To see what kind of credit students in past semesters have received for courses taken on this program, visit the SFS Costa Rica Course Equivalency List. Keep in mind you will need to complete the course equivalency process once you have been accepted to your program and after you have completed your registration abroad. Students may not fulfill GHA (General Health and Activity) general education requirements abroad. To obtain specific instructions on this process visit our Course Equivalencies page.
Housing and Meals
The Center for Sustainable Development Studies is a small farm on a hillside with spectacular views overlooking the Rio Grande River in the fertile Central Valley. The field station includes a large house, an outdoor classroom, an organic garden, a patio, and pool. Students live in a dormitory (up to four to a room) with bathrooms. There is a classroom, small laboratory, and a library/computer room with internet access. The field station is part of the small neighborhood of La Presa/Los Angeles. The friendly town of Atenas is a short walk from the field station while Costa Rica's tropical forests, beaches, mountains, and volcanoes are within a day's travel.

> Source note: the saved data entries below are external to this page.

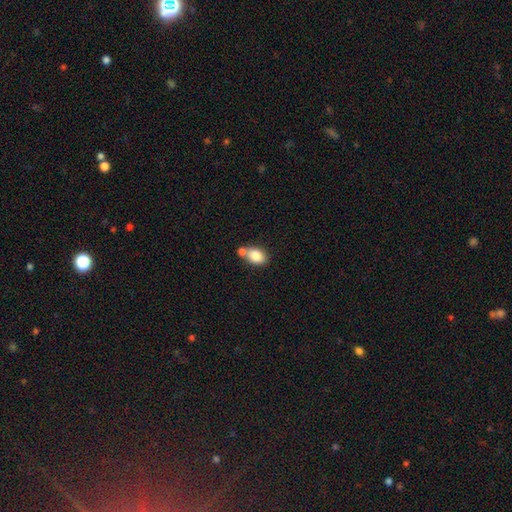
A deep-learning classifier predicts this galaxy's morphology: smooth-or-featured: smooth: 82% | featured or disk: 9% | star or artifact: 8%
  how-rounded: in between: 78% | round: 20% | cigar-shaped: 1%
  merging: none: 53% | merger: 31% | minor disturbance: 13% | major disturbance: 3%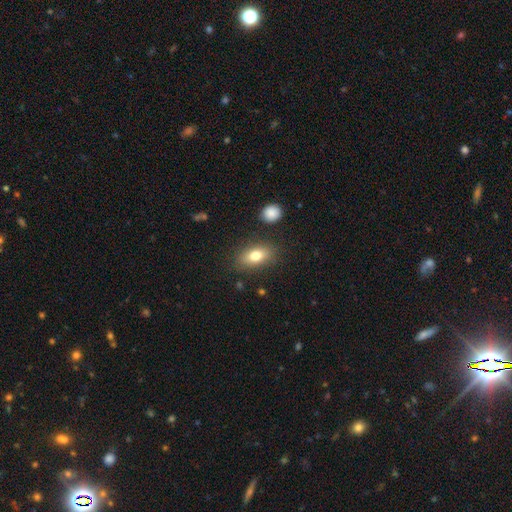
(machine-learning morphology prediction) A smooth galaxy with no disk features (77%) that is in between round and cigar-shaped (85%). Merging: none (82%).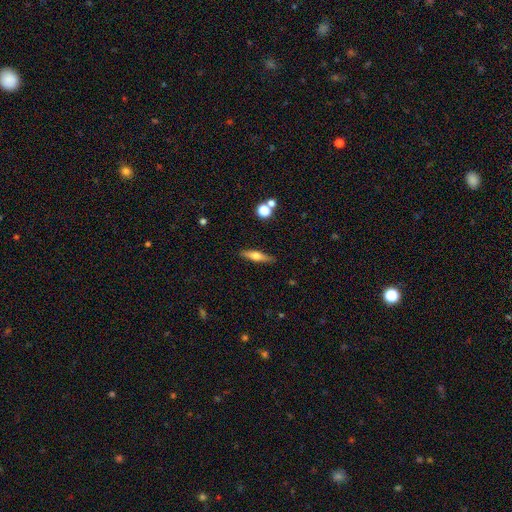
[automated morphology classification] A smooth galaxy with no disk features (51%) that is cigar-shaped (74%). Merging: none (86%).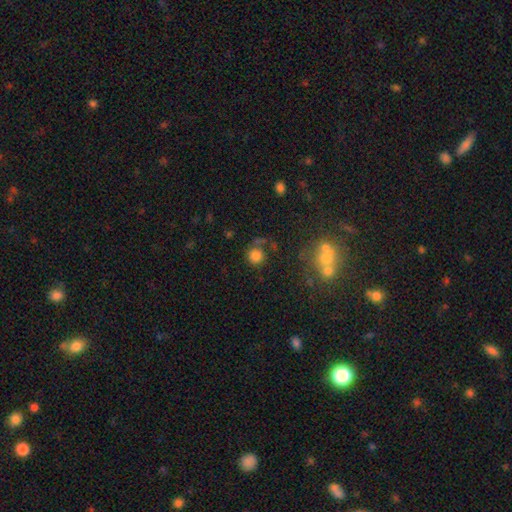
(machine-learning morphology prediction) smooth 79%, star or artifact 13%, featured or disk 8%. Down the decision tree: how rounded — round (90%); merging — none (67%).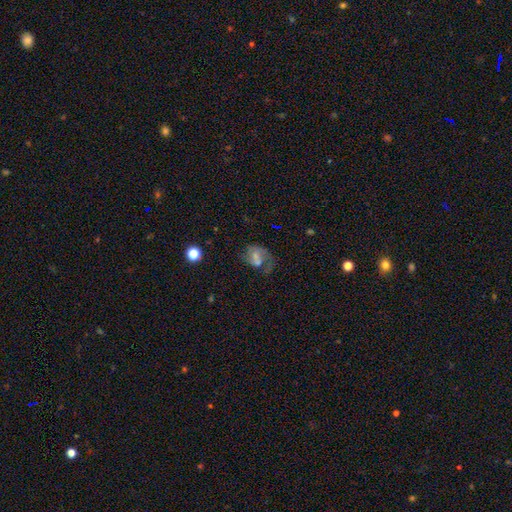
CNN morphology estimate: A featured or disk galaxy (60%) with no bar (52%), spiral arms (78%) and a small central bulge (48%). Merging: none (41%).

For more information on program costs, please be sure to review the Budget Sheets listed above. These budget sheets include information on costs that are billable to the bursar bill, as well as estimated additional costs. Costs vary by program, so it is important to review this information carefully. Please note that tuition rates above may vary depending on major and class standing.
Financial Aid & Scholarships
Penn State students studying through Education Abroad can use most components of their existing financial aid packages toward the cost of study abroad. This may include federal and state grants, VA educational benefits, federal student loans, and University scholarships and grants. Notable exceptions include work-study awards and some athletic scholarships.

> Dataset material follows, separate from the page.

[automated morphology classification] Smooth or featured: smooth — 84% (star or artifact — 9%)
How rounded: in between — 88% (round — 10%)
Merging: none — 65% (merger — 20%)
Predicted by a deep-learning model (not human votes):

The University Office of Global Programs also administers a number of grants and scholarships. Eligibility is based on academic excellence and/or financial need. There is also funding available for study abroad programs in diverse locations and for students from diverse backgrounds. In most cases, applicants should have a current year FAFSA on file with the Office of Student Aid. Funding opportunities may also be available through Penn State academic departments. For detailed information on financial aid and scholarship opportunities and application procedures, please see Funding Study Abroad.
For More Information
For more information about this program and education abroad at Penn State, we encourage you to meet with our Peer Advisers. These study abroad returnees can explain program options, give an overview of the education abroad process, as well as provide information about his/her program. Students at University Park can also contact their International Coordinator within their college. If you're not at University Park, students at Commonealth Campuses can contact their Campus Global Representative.
To learn more about the specifics of this program, schedule an appointment with Whitney Strickler, the education abroad adviser for this program.

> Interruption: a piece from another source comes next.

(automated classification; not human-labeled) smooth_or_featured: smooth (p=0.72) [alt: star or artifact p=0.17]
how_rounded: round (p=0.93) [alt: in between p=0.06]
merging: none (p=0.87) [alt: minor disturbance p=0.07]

For the inside scoop on life in a foreign country, be sure to check out the GeoBlogs of Penn State students currently studying abroad.
How to Apply
If you would like to participate on this study abroad program, you will need to apply to Penn State Education Abroad by clicking the "Apply Now" button at the top of this page. You must complete the following materials in your application:
Education Abroad Questionnaire
1 academic recommendation
Visit the How to Apply section of our website for more information.
Please note that you will also be instructed to complete an application with the host provider as a part of your Penn State application either at time of application or upon acceptance. Applications open approximately one year before the program term begins.